- Trecho fornecido:
Alegremente partiram para a sua volta. Simeão e Benjamim estavam com eles, seus animais estavam carregados de trigo, e todos entendiam haver escapado em segurança dos perigos que pareciam cercá-los. Todavia, apenas tinham alcançado os arredores da cidade quando foram surpreendidos pelo mordomo do governador, que proferiu a incisiva pergunta: "Por que pagastes mal por bem? Não é este o copo por que bebe meu senhor? e em que ele bem adivinha? Fizestes mal no que fizestes." Gên. 44:4 e 5. Supunha-se possuir aquela taça o poder de descobrir qualquer substância venenosa na mesma colocada. Naquele tempo, taças desta espécie tinham alto valor como salvaguarda contra o assassínio pelo envenenamento.

À acusação do despenseiro responderam os viajantes: "Por que diz meu senhor tais palavras? Longe estejam teus servos de fazerem semelhante coisa. Eis que o dinheiro, que temos achado nas bocas dos nossos sacos, te tornamos a trazer desde a terra de Canaã; como pois furtaríamos da casa de teu senhor prata ou ouro? Aquele dos teus servos em quem for achado, morra; e ainda nós seremos escravos do meu senhor." Gên. 44:7-9.

"Ora seja também conforme as vossas palavras", disse o mordomo; "aquele em quem se achar será meu escravo, porém vós sereis desculpados." Gên. 43:10.

- Listagem extraída:
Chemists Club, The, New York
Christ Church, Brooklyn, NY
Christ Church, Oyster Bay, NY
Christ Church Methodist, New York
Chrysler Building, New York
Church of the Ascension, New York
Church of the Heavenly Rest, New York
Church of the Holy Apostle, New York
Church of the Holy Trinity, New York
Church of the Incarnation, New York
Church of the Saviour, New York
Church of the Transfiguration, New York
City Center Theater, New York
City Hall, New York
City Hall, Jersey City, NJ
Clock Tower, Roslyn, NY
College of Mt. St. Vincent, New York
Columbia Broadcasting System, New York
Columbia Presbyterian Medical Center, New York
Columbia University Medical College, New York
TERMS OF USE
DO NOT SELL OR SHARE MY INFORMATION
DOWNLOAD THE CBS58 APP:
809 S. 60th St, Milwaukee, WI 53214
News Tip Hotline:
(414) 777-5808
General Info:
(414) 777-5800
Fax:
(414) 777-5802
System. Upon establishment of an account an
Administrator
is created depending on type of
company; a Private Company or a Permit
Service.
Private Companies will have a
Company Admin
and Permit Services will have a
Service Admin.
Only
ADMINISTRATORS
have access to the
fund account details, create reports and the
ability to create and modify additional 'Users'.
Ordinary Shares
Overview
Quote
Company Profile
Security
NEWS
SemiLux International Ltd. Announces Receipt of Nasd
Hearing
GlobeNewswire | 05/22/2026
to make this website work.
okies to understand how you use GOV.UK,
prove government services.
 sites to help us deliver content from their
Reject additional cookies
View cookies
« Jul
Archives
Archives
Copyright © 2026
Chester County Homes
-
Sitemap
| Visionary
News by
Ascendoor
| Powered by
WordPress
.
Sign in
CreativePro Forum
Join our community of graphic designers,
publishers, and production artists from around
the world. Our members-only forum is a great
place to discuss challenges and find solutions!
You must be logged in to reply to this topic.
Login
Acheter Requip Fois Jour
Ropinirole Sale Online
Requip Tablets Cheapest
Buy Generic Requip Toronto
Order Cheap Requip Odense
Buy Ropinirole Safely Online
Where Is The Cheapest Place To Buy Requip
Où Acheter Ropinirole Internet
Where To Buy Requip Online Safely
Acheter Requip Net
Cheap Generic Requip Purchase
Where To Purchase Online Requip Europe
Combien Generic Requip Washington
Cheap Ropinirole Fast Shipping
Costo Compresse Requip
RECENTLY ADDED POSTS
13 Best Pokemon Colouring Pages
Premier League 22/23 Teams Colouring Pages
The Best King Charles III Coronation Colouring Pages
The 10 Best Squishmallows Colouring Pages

- O que fazer:
Extraia do trecho sobre a taça do governador, palavra por palavra, tudo o que vai de "Alegremente partiram para" até chegar em "assassínio pelo envenenamento.". A listagem não tem nada a ver com o trecho.

- Sua resposta:
Alegremente partiram para a sua volta. Simeão e Benjamim estavam com eles, seus animais estavam carregados de trigo, e todos entendiam haver escapado em segurança dos perigos que pareciam cercá-los. Todavia, apenas tinham alcançado os arredores da cidade quando foram surpreendidos pelo mordomo do governador, que proferiu a incisiva pergunta: "Por que pagastes mal por bem? Não é este o copo por que bebe meu senhor? e em que ele bem adivinha? Fizestes mal no que fizestes." Gên. 44:4 e 5. Supunha-se possuir aquela taça o poder de descobrir qualquer substância venenosa na mesma colocada. Naquele tempo, taças desta espécie tinham alto valor como salvaguarda contra o assassínio pelo envenenamento.